··· ENTRIES PROVIDED
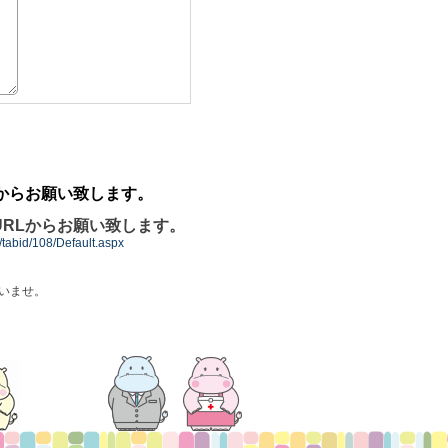
からお願い致します。
RLからお願い致します。
t/tabid/108/Default.aspx
いませ。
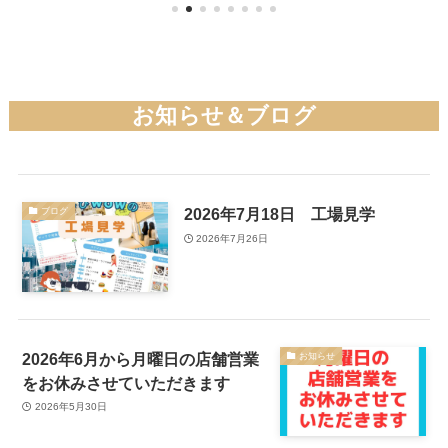
お知らせ＆ブログ
2026年7月18日 工場見学
ブログ
2026年7月26日
2026年6月から月曜日の店舗営業
お知らせ
をお休みさせていただきます
2026年5月30日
······
§ ABOUT THIS TASK
Without the pictures, repeat the listing above exactly.

§ WORKED SOLUTION
からお願い致します。
RLからお願い致します。
t/tabid/108/Default.aspx
いませ。
お知らせ＆ブログ
2026年7月18日 工場見学
ブログ
2026年7月26日
2026年6月から月曜日の店舗営業
お知らせ
をお休みさせていただきます
2026年5月30日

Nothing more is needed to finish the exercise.